Even as a section of market participants harped on the lack of transparency in the terms of the Hero Honda split, the corporate affairs ministry made it clear today it had no plans to scrutinise the deal. Experts say the company is under no obligation to disclose price details as it involves inter se transfer of shares between two promoter entities.
“We are only looking at scrutiny of mergers. We are not looking at scrutiny of demergers because demergers allow greater competition, while mergers may lead to less competition,” said Corporate Affairs Minister Salman Khurshid on the sidelines of the Corporate Governance Summit 2010 organised by the Confederation of Indian Industry (CII).
On Thursday, the Munjals-promoted Hero Group bought Honda Motor Corporation’s entire 26 per cent stake in Hero Honda for an undisclosed sum. While refusing to specify the price at which shares are changing hands, the Indian promoters said the company would raise debt to buy out the foreign partner. The deal will increase the Munjal family’s stake in the company to 52 per cent.
“When the transactions actually take place, the details will be out… Minority shareholders have to be protected, but they can’t overturn the decision of a majority,” commented Bajaj Group Chairman Rahul Bajaj on the Hero Honda deal.
Legal experts, meanwhile, say inter se transfer of shares among the promoters would not trigger an open offer and, hence, regulations do not call for price disclosure. “None of the listing regulations will be violated if the price is not disclosed,” said Sandeep Parekh, founder, Finsec Law Advisors. Parekh was earlier executive director (legal) with markets regulator Securities & Exchange Board of India.
Experts, however, add that the price would have to be disclosed to shareholders only if the deal impacts the company’s operations.

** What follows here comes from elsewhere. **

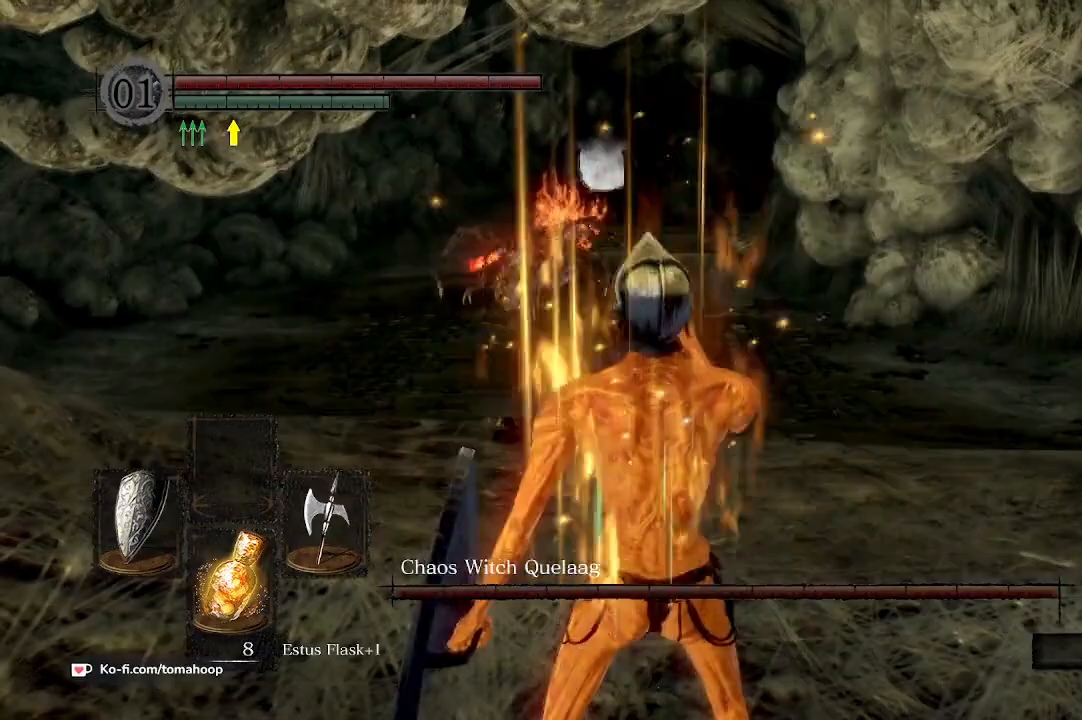
{"buttons": ["B"], "left_stick": "up", "right_stick": "center", "events": []}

“The promoter has made it clear there will be no increase in royalty payments. However, if the equity share purchase agreement contains clauses that impact the operations of the company, then shareholder approval will be required,” said a person familiar with the matter, on condition of anonymity.
“Starting January 2011, our royalty payments will actually decline, because we will be paying only for three new models,” said Pawan Munjal, MD & CEO, Hero Honda, while addressing the media on Thursday.
Brokerages also seem to have taken the deal’s contours positively, with some even upgrading their recommendation. They expressed confidence the deal would not impact Hero Honda’s products or branding. “While the management did not share the exact details of the agreement, prima facie, serious concerns seem to have been allayed,” stated Edelweiss Securities in a note to its clients.
“The broad contours of the deal seem to indicate that with continuity in products, branding and royalty, the company’s operations are unlikely to be impacted in the medium term (until 2014),” it stated further, while maintaining a buy rating on the auto major. Emkay has upgraded Hero Honda to ‘hold’ from ‘reduce’.